Section 36-5-103(c) also applies to awards of attorney’s fees incurred on appeal. Pippin v. Pippin, 277 S.W.3d 398, 407 (Tenn. Ct. App. 2008) (citations omitted). The award of appellate attorney’s fees under § 36-5-103(c) is discretionary. See id. “In exercising our discretion, we consider: (1) the requesting party’s ability to pay the accrued fees; (2) the requesting party’s success in the appeal; (3) whether the requesting party sought the appeal in good faith; and (4) any other relevant equitable factors.” Culbertson v. Culbertson, 455 S.W.3d 107, 158 (Tenn. Ct. App. 2014) (citing Moran v. Willensky, 339 S.W.3d 651, 666 (Tenn. Ct. App. 2010)). When a party requests an award of appellate attorney’s fees, we may (1) deny the request; (2) grant the request and set the amount; (3) grant the request and remand to the trial court to set the amount; or (4) remand to the trial court for determining whether the award should be made and, if so, in what amount. Killingsworth v. Ted Russell Ford, Inc., 205 S.W.3d 406, 411 n.2 (Tenn. 2006).
2 When reviewing a trial court’s discretionary decision we are to consider, inter alia, whether the factual basis for the decision is properly supported by evidence in the record. See Lee Med., Inc. v. Beecher, 312 S.W.3d 515, 524 (Tenn. 2010).
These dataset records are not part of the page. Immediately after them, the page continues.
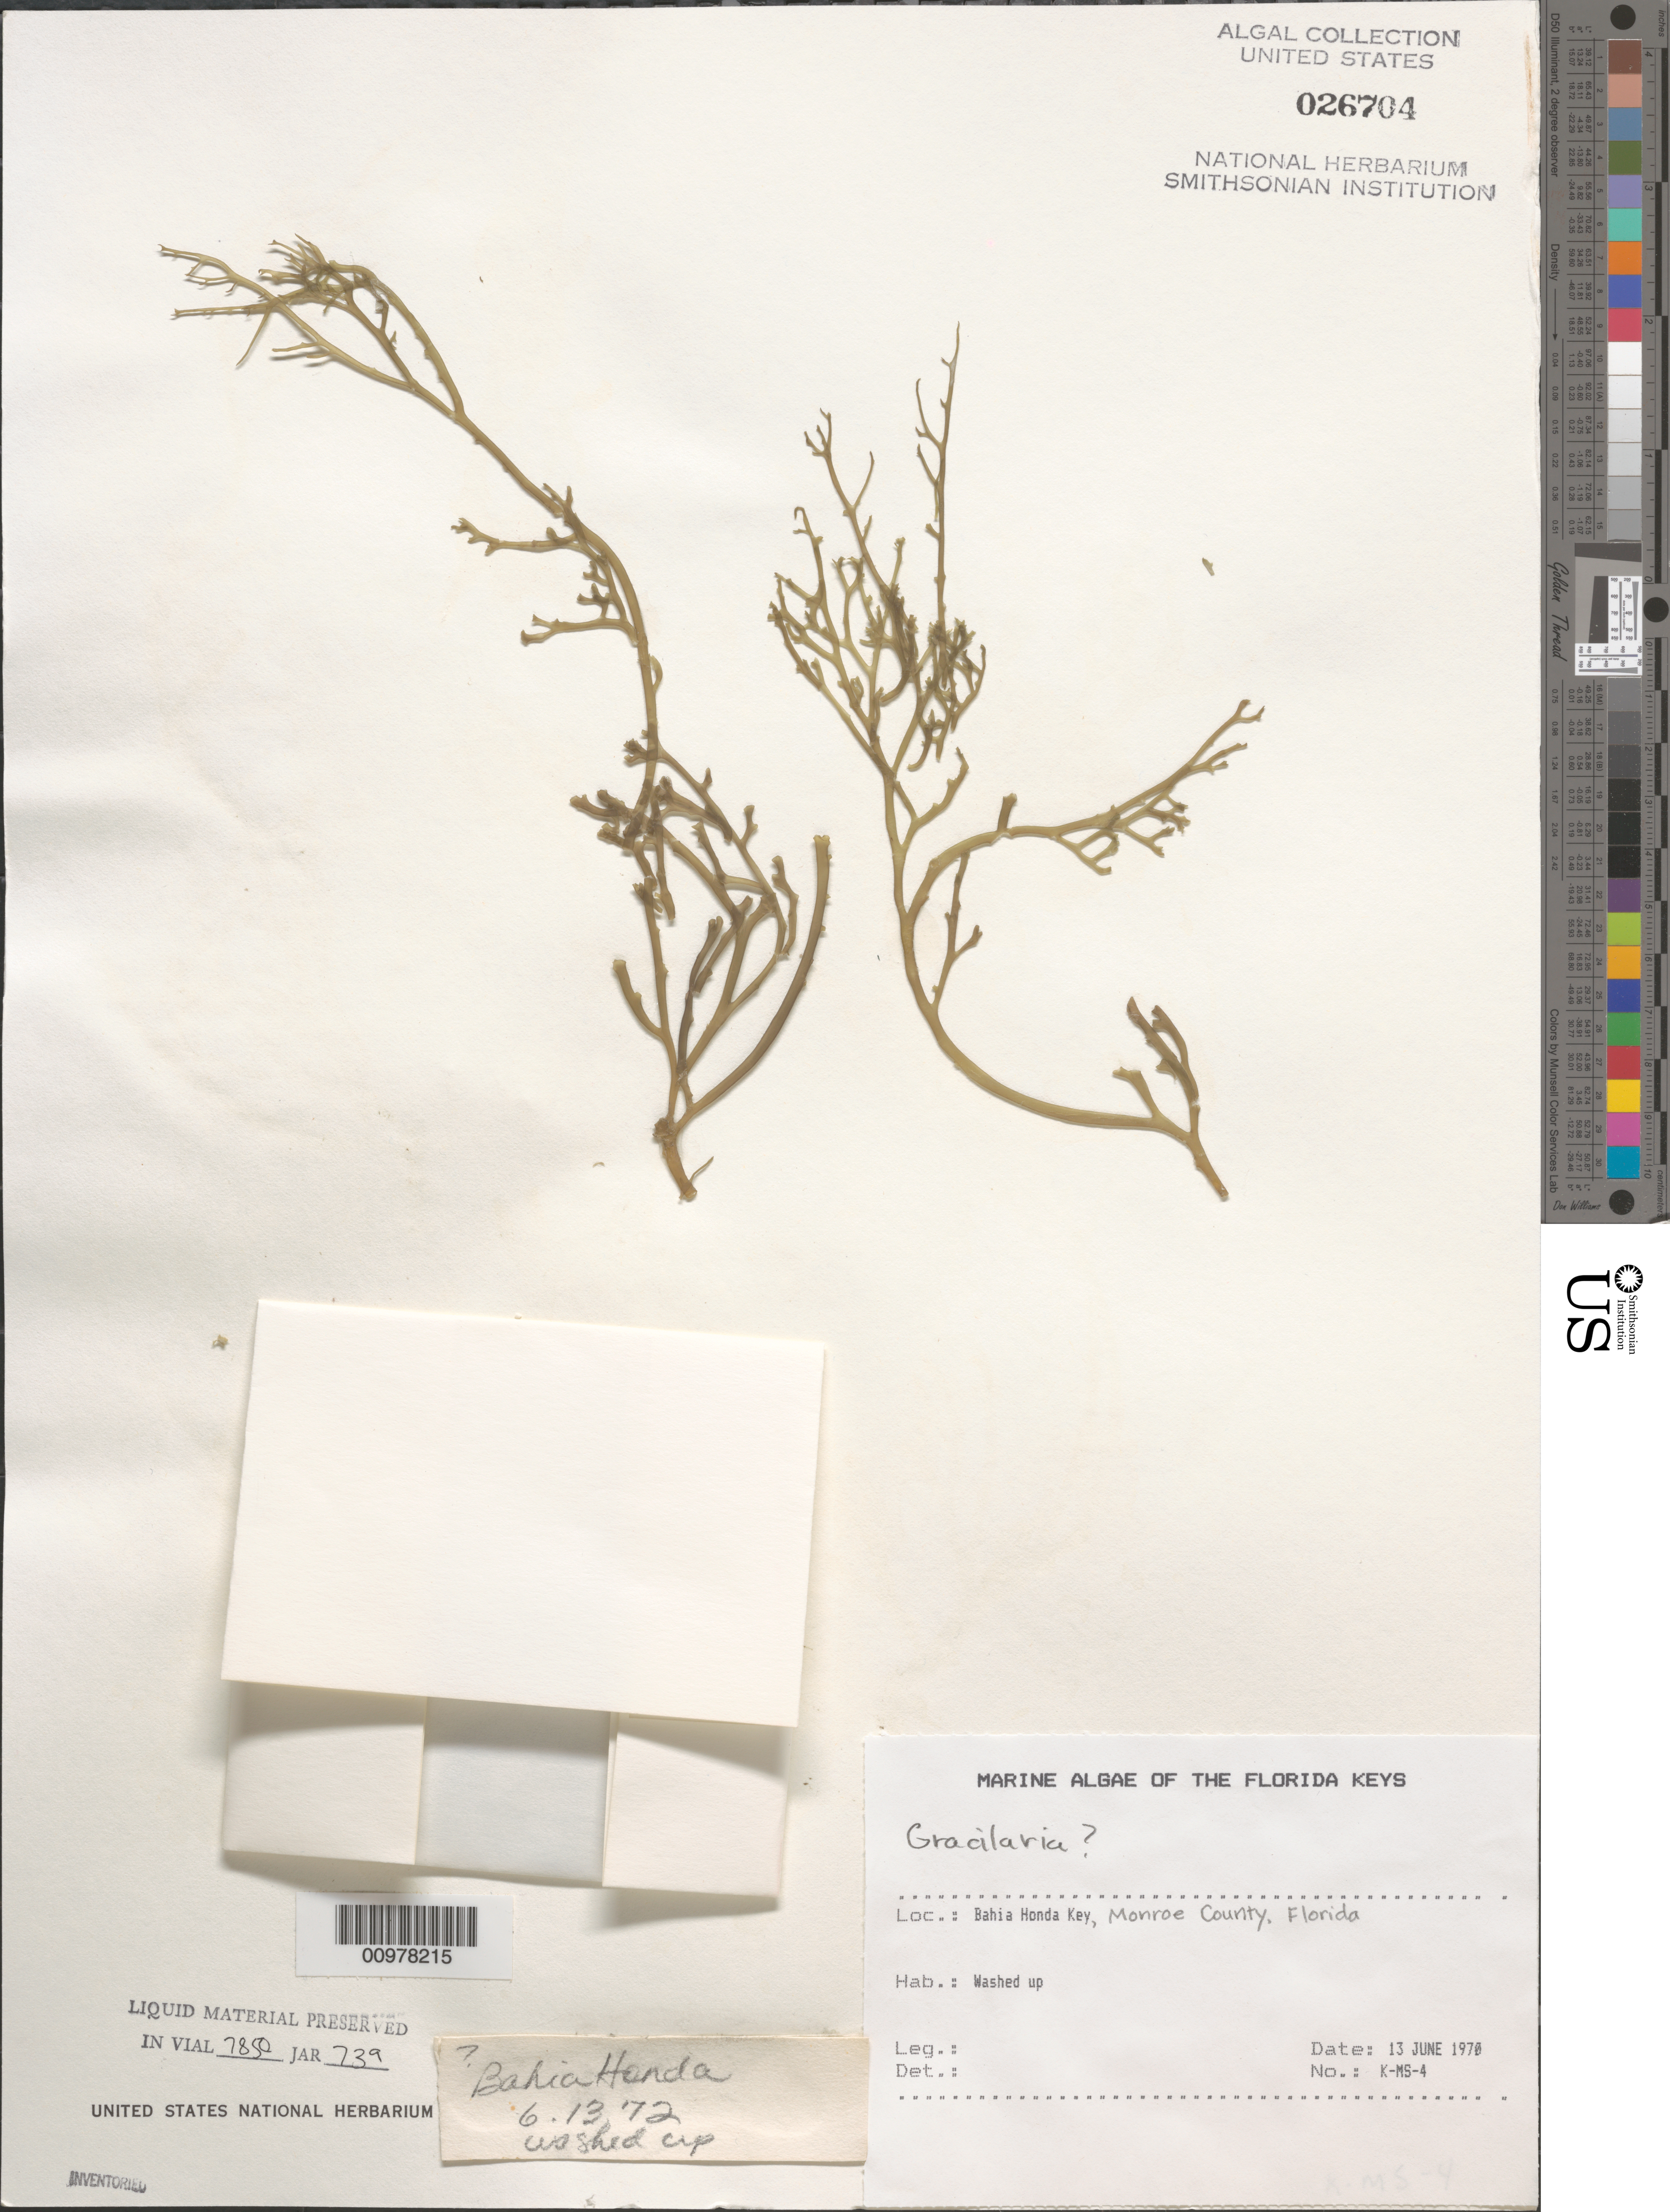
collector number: K-MS-4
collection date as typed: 13 Jun 1970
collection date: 1970-06-13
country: United States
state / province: Florida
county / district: Monroe County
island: Bahia Honda Key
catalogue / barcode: US 26704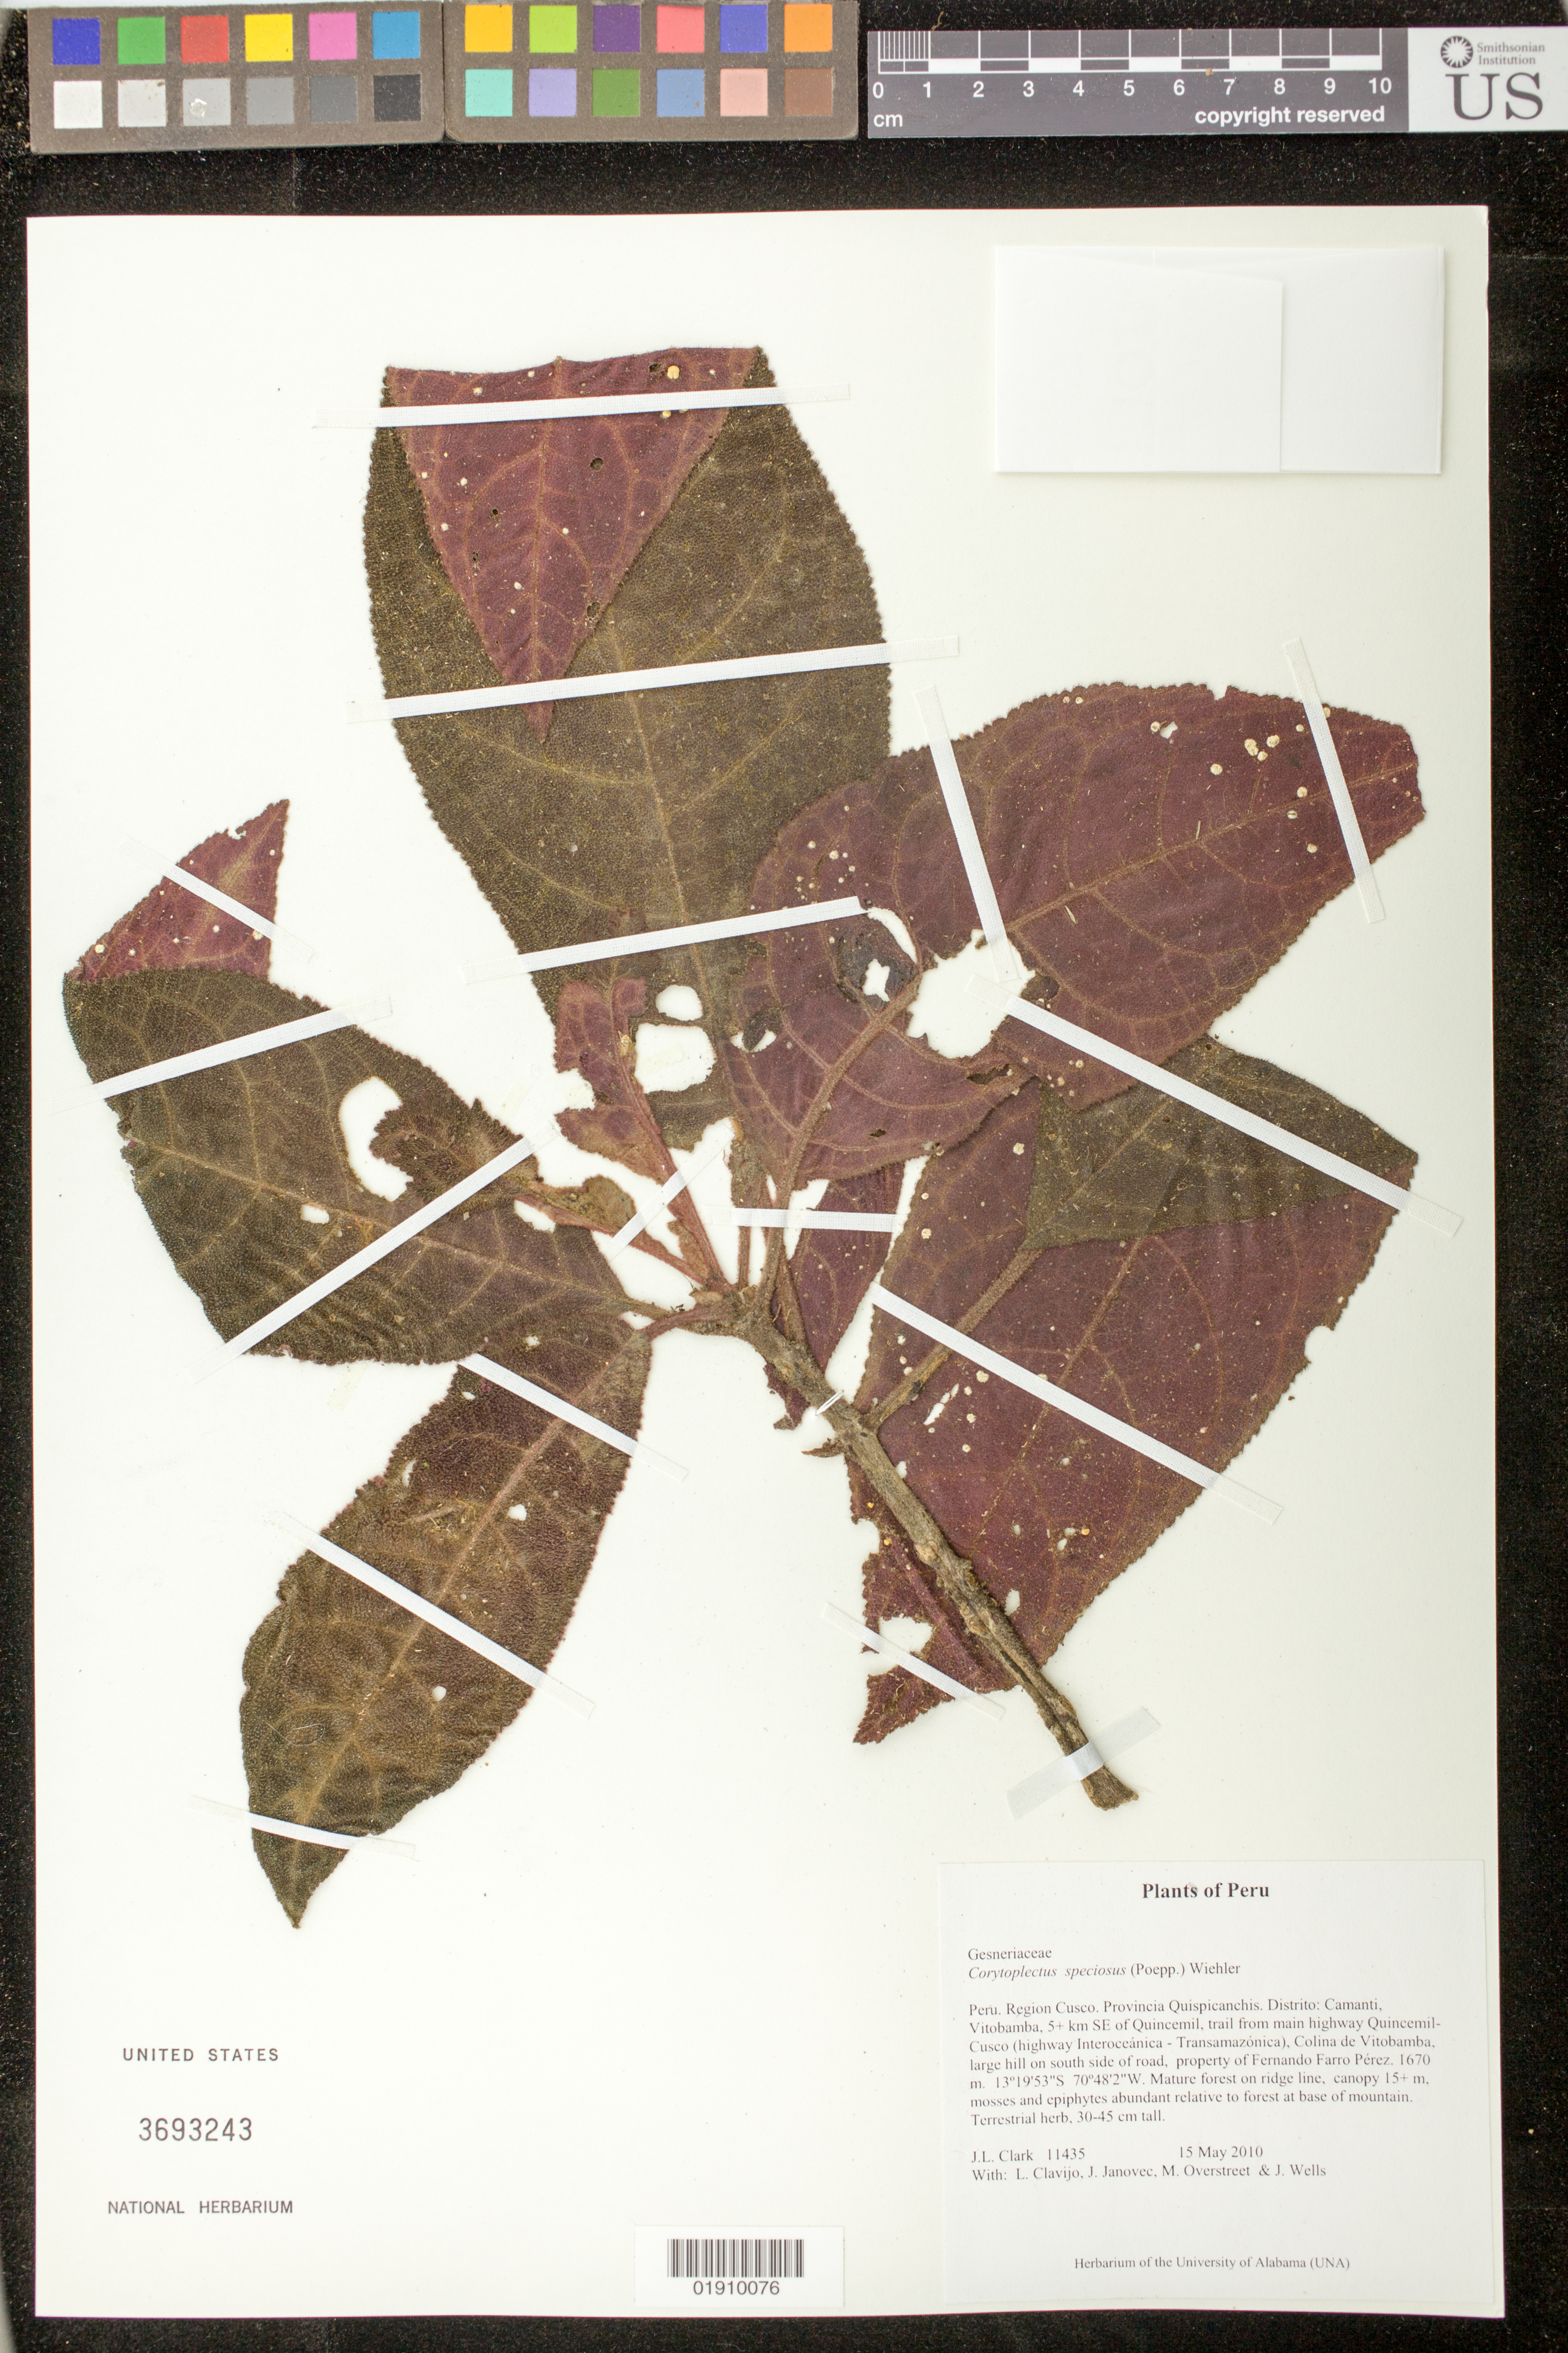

-9- Exercising our discretion, we conclude that Mother should be awarded her attorney’s fees incurred on appeal and remand to the trial court to set the amount.
IN CONCLUSION
Based on the foregoing, the judgment of the trial court is affirmed, and this matter is remanded to the trial court to award Mother a monetary judgment against Father for her reasonable attorney’s fees and expenses incurred on appeal. Costs of appeal are assessed against the appellant, Yonas M. Teshale.
________________________________ FRANK G. CLEMENT JR., P.J., M.S.